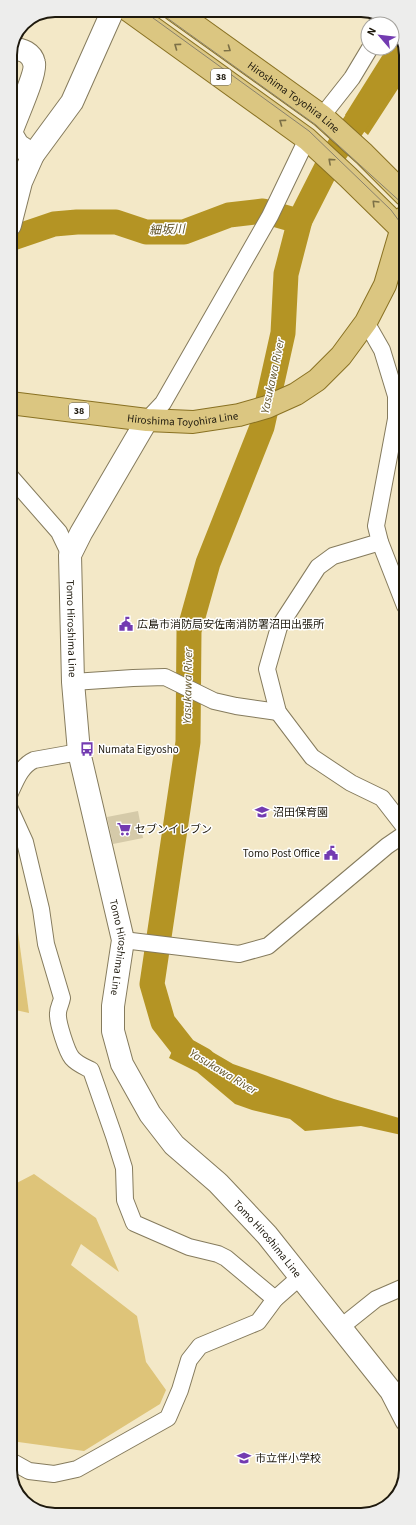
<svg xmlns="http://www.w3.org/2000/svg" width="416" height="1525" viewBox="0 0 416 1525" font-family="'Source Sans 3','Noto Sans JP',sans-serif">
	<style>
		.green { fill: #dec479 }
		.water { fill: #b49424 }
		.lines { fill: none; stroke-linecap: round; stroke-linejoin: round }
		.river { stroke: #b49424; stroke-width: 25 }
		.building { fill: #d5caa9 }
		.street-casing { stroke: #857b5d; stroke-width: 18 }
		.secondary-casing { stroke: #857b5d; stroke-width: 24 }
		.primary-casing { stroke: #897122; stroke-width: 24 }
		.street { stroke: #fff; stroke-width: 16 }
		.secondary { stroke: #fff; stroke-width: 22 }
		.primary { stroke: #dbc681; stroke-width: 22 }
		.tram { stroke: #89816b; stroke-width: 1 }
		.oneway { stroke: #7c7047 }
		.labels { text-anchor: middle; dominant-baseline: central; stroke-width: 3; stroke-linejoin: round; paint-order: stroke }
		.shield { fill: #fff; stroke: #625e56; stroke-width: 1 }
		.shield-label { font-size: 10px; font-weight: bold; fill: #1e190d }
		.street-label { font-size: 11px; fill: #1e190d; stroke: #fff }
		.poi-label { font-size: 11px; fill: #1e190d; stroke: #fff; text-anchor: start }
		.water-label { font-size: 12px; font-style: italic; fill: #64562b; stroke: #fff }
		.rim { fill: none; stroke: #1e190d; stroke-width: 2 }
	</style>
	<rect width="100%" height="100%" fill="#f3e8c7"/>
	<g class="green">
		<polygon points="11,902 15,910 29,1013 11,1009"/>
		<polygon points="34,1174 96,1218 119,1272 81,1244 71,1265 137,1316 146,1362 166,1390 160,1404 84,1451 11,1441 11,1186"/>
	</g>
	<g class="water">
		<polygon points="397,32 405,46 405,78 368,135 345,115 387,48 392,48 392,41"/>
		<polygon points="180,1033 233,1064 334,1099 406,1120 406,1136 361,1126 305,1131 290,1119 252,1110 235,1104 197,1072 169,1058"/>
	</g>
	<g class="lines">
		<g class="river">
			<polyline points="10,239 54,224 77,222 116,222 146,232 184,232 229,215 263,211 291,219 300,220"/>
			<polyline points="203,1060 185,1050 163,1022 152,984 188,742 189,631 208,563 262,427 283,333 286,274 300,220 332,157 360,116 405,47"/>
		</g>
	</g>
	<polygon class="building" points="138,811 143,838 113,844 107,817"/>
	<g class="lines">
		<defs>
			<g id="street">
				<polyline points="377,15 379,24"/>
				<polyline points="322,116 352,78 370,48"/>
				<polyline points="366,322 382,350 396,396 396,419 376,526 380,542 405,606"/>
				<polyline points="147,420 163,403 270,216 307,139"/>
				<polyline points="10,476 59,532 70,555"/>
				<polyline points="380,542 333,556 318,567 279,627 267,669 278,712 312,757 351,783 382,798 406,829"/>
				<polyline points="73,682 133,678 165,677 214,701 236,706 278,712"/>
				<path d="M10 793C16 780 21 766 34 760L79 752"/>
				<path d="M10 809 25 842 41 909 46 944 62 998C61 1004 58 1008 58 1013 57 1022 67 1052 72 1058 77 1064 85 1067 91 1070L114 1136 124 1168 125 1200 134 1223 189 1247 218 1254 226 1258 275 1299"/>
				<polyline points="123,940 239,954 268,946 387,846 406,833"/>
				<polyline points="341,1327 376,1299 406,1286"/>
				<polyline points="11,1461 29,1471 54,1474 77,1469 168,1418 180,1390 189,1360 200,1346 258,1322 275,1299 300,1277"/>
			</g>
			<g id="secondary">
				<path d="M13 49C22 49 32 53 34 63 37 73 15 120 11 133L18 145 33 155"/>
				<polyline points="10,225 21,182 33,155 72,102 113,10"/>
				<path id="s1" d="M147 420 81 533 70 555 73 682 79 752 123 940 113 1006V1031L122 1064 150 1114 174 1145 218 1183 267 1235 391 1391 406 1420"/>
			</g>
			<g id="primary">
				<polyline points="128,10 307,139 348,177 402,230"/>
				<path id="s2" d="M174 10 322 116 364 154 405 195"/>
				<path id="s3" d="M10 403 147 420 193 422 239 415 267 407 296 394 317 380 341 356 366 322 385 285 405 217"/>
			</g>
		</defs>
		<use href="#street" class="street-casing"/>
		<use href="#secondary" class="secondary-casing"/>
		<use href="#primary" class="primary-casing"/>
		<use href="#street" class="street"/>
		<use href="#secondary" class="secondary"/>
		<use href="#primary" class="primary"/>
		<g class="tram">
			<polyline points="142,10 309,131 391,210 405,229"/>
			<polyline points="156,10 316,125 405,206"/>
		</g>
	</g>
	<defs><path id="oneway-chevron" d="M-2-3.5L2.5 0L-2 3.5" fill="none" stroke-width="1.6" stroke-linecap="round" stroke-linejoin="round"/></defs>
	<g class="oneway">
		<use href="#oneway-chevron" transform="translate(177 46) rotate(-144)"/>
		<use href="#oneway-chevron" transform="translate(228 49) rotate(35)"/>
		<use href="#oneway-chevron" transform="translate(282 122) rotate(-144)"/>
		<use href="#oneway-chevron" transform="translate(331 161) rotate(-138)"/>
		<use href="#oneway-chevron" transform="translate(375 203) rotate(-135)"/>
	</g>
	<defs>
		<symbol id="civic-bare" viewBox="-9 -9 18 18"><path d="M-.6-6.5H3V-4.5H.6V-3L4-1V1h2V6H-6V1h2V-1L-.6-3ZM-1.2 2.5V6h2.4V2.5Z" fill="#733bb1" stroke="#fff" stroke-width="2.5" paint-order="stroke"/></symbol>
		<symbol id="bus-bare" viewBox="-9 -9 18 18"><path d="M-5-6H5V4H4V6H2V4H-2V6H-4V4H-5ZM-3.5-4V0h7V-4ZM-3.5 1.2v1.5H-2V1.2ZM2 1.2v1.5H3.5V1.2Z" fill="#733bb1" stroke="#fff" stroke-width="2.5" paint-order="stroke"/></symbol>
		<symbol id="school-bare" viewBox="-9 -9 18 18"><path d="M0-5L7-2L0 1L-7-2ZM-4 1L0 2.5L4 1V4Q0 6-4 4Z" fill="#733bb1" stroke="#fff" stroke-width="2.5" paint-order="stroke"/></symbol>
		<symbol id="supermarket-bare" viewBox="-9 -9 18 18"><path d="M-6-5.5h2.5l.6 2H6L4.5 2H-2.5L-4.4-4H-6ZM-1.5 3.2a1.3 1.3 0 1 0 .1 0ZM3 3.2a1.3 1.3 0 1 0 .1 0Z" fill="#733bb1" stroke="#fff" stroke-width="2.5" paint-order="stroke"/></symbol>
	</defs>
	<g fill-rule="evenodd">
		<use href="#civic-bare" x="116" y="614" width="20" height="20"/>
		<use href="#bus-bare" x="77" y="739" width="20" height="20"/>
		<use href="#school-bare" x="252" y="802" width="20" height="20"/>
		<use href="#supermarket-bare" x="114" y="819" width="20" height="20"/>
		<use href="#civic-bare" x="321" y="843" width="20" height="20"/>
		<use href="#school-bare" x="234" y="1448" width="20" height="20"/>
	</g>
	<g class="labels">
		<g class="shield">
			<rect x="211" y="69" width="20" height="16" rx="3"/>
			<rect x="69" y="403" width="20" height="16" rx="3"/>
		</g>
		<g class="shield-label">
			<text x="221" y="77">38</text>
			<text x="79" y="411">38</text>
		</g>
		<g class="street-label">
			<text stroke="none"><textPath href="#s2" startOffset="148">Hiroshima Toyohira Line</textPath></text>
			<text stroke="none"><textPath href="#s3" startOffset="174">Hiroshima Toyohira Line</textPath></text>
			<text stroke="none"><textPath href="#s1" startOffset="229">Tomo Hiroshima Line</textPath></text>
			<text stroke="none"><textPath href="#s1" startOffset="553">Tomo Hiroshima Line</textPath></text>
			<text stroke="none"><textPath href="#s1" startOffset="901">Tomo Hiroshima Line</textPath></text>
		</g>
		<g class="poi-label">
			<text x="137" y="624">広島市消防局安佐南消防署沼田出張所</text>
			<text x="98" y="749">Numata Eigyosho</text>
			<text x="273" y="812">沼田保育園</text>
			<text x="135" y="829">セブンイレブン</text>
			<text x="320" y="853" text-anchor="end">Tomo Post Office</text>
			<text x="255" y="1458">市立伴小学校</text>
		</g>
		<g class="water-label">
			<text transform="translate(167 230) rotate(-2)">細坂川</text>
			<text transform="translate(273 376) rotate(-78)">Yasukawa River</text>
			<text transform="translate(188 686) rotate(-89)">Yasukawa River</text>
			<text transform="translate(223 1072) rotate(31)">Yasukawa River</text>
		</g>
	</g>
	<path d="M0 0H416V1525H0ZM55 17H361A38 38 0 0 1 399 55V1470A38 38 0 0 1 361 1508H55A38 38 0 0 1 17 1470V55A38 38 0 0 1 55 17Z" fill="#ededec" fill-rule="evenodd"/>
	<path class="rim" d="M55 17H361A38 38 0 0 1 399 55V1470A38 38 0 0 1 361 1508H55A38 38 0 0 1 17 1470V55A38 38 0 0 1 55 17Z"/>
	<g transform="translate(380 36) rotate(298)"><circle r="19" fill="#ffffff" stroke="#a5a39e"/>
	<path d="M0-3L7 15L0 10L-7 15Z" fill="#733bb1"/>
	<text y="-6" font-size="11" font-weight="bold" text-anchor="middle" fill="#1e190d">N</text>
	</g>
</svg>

# # # #

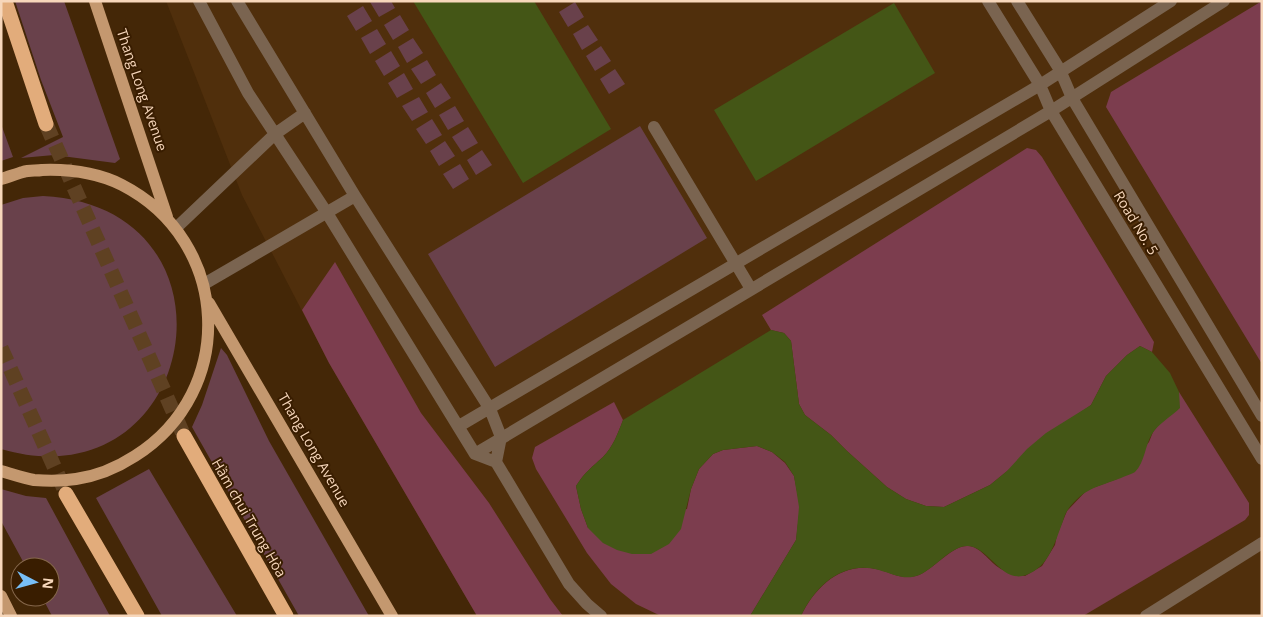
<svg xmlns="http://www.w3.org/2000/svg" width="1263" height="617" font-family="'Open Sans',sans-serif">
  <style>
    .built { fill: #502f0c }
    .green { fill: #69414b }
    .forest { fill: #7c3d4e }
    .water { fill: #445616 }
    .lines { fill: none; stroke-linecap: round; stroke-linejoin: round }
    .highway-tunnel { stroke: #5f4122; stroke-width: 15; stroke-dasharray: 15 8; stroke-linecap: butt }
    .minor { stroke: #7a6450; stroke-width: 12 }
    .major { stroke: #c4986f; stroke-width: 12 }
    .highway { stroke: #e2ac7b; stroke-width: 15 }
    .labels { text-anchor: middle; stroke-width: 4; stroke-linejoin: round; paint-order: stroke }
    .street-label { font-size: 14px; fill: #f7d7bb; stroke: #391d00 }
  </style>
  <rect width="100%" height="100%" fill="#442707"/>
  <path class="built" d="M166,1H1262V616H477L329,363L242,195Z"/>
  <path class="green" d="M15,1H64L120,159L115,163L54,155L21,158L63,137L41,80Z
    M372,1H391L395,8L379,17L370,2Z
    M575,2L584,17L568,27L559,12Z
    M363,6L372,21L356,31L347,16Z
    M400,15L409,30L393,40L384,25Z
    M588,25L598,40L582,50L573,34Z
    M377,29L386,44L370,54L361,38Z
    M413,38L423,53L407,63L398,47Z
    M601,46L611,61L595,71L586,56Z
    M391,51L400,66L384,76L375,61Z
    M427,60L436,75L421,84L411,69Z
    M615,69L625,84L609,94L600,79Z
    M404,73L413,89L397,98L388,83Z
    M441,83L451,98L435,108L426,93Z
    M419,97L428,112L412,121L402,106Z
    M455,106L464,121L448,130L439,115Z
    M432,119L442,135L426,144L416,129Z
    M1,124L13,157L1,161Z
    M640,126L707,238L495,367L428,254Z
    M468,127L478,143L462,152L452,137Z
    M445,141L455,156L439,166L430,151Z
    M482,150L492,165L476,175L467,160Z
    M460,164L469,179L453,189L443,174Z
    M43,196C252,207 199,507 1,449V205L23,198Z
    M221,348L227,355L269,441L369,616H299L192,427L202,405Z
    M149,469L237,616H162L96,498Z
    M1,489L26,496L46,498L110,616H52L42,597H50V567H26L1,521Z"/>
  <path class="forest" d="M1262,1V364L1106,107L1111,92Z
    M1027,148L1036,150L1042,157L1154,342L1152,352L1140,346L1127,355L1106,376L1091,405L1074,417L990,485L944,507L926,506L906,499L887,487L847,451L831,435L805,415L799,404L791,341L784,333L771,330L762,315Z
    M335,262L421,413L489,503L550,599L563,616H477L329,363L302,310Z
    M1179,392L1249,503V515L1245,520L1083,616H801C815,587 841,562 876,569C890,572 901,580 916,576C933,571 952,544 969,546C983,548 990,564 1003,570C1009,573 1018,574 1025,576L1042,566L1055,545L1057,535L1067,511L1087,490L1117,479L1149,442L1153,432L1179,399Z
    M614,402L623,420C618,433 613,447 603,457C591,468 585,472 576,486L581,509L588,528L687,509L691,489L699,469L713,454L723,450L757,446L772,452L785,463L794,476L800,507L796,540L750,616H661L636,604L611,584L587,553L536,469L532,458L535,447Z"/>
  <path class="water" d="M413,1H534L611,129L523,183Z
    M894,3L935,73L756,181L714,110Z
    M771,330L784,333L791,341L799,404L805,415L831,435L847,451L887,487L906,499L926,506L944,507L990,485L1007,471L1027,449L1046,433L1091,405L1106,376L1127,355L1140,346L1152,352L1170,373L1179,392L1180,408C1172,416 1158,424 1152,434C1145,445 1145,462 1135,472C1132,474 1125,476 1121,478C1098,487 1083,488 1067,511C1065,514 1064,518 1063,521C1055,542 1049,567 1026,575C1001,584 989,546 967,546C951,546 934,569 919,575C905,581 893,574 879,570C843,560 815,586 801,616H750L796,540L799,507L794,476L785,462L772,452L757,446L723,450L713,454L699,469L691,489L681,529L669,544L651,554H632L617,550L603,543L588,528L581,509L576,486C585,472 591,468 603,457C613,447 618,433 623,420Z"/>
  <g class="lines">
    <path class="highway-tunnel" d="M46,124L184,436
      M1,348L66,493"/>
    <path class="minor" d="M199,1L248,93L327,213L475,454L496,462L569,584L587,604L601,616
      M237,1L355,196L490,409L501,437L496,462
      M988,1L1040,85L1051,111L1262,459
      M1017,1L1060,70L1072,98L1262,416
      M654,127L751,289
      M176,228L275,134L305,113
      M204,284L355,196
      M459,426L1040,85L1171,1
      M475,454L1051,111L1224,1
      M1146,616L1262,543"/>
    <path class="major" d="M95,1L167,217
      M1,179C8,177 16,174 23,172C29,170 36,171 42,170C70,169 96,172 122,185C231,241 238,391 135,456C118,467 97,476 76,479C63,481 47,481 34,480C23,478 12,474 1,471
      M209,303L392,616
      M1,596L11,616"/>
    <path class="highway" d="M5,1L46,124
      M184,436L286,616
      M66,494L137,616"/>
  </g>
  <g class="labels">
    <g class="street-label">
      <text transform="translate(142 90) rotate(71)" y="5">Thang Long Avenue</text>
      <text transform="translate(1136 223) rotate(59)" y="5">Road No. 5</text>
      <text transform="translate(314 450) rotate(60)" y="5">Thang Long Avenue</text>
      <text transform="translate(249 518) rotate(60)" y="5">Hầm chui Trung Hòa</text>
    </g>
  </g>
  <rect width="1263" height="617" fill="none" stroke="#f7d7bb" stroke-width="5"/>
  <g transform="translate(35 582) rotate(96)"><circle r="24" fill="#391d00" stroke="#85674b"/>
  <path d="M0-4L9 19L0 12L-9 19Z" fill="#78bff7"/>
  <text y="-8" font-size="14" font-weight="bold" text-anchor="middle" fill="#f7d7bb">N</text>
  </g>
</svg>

# # # #

What to produce
Take the records above and return, word for word, only the lines that fall from the line with "M363,6L372,21L356,31L347,16Z" to the line with "M427,60L436,75L421,84L411,69Z", both of them included.

Solution to this task
    M363,6L372,21L356,31L347,16Z
    M400,15L409,30L393,40L384,25Z
    M588,25L598,40L582,50L573,34Z
    M377,29L386,44L370,54L361,38Z
    M413,38L423,53L407,63L398,47Z
    M601,46L611,61L595,71L586,56Z
    M391,51L400,66L384,76L375,61Z
    M427,60L436,75L421,84L411,69Z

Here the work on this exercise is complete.